I don't agree with this argument. As you've said yourself, we still have unanswerable questions. Whether or not the science is better is a bit irrelevant no?
 

catalog

Well-known member
the problem with a new religion or 'way' is that we're all too individually segregated now. there is almost no true 'us' anymore in the developed world. there will be endless fighting over tiny details on what it should be about etc. and it's exactly that lack of a collective that makes it so easy to manipulate people en masse and sucker so many people into religions and sects because i think we innately need to belong. if you can tend the strings of the consensus, you're pretty much god

Yeah but what we are seeing now has the potential to irrevocably change what we consider and accept as normal life. I mean, this has the power to create an entirely new way of being. At least for a certain amount of time
 

catalog

Well-known member
not all fervor is religious, also

environmentalism largely lacks the spiritual/supernatural element of religion. even when it does exist, it's not intrinsic.

Joan of Arc claimed to have been inspired by visions of angels. Greta Thunberg obviously isn't. it's a bad comparison.

I'm thinking about the sociological facets of religion here, how it plays out in groups of people, rather than belief. Belief and religion are not really necessarily connected.

Greta doesn't have to say she's been inspired by angels. You can see it. No one would say that now, we don't love in a world where they are a factor
 

catalog

Well-known member
I should've been more clear maybe, I don't mean no new sects will arise. they very well may.

new sects are always arising. they will as long as people seek answers to unanswerable questions, so likely for as long as human existence is a thing.

I just don't think there will be - barring a massive jump in death toll - a large swell of religious faith/zeal, or anything like the flagellants.

Yeah I can agree to this deffo.

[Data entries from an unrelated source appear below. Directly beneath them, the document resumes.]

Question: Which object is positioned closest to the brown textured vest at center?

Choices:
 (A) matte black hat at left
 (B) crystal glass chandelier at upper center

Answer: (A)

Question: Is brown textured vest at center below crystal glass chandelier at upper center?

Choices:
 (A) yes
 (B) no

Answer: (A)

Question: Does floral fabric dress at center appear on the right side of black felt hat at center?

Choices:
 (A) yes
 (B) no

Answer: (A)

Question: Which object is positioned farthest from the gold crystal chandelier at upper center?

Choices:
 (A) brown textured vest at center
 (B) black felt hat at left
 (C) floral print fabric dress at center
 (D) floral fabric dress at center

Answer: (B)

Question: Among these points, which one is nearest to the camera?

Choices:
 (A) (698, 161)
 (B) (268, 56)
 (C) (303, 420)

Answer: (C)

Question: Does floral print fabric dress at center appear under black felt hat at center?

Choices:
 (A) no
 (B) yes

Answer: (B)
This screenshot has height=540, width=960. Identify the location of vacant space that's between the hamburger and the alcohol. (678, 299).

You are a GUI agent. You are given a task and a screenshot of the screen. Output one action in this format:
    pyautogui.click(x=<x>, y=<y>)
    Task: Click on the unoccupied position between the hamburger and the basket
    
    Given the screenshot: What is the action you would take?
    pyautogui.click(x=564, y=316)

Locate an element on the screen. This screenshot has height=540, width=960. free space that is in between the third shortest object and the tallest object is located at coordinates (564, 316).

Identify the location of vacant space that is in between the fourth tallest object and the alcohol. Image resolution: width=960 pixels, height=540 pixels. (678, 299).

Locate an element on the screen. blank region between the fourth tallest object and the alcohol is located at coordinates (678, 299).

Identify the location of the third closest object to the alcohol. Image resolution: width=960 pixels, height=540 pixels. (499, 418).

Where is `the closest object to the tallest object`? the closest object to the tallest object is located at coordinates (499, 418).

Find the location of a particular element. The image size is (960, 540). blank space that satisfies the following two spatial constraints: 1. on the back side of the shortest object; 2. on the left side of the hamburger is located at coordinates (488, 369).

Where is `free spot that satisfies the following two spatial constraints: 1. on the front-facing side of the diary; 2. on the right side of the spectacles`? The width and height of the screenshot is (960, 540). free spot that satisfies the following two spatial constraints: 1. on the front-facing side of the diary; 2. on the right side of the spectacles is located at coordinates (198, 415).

But everything I'm seeing so far suggests that we can't cope with even the projected death numbers
 

luka

Well-known member
Specific behaviours are less important than the relationship they have with others. So what I mean is that it's not A or B that are important, it's the A:B relationship. The : is the important thing.

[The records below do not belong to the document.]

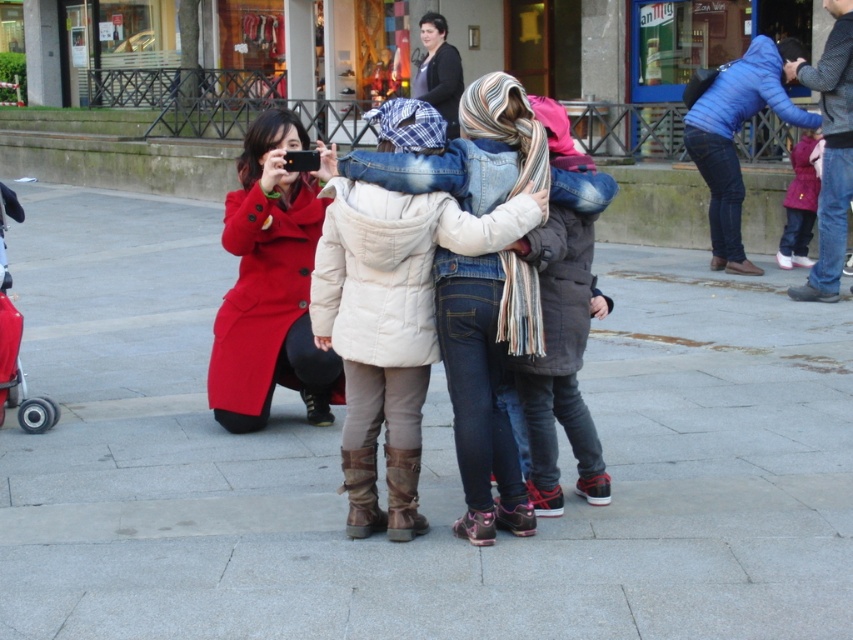
You are a photographer standing on the gray concrete pavement at center and want to take a photo of the pink fleece jacket at upper right. Can you estimate whether you need to move closer or farther away to get the jacket in focus?

The distance between the gray concrete pavement at center and the pink fleece jacket at upper right is 8.78 feet. Since this distance is within the typical focusing range of most cameras, you likely don

You are standing at point (271, 284) in the image. What is the closest object to you?

The closest object to you at point (271, 284) is the matte red coat at center.

You are a photographer trying to capture a group photo of the three people in the scene. The white puffy coat at center and the blue denim jeans at upper right are part of the subjects. Based on their sizes, which one would you need to position closer to the camera to ensure they appear the same size in the photo?

The white puffy coat at center is smaller in size compared to the blue denim jeans at upper right. To make them appear the same size in the photo, you should position the white puffy coat at center closer to the camera since smaller objects need to be nearer to the lens to match the size of a larger object farther away.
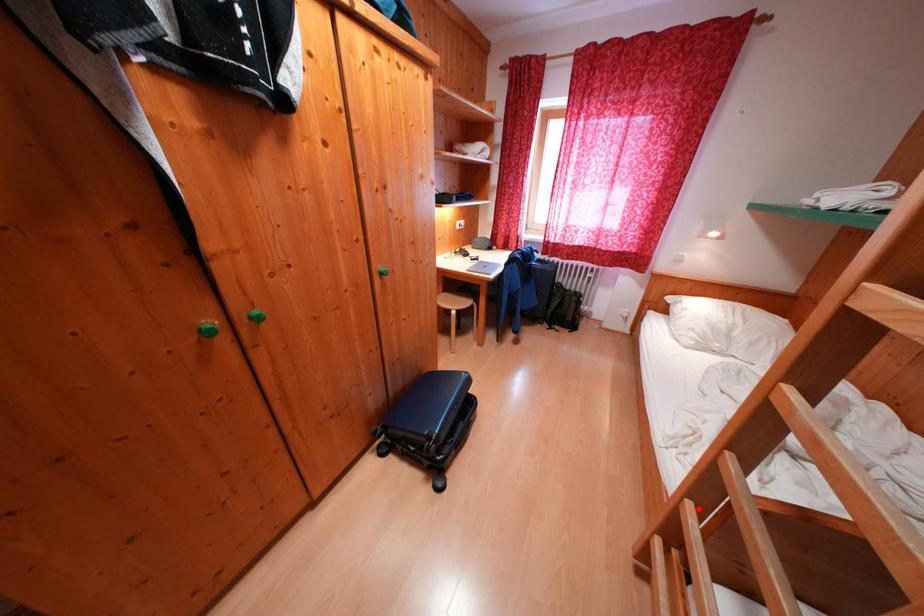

I don't understand this. Can you explain a bit more? I've never been convinced by the vegetarianism/vegan is is a religion argument I gotta admit. Seems silly. But convince me.
 

catalog

Well-known member
I mean that religions are about boundaries more than anything else, about establishing what, for example, you consider holy, and what you consider isn't. The specific items are not as important as the fact that you are ascribing positions to them where you classify one thing different to another. Does that make better sense?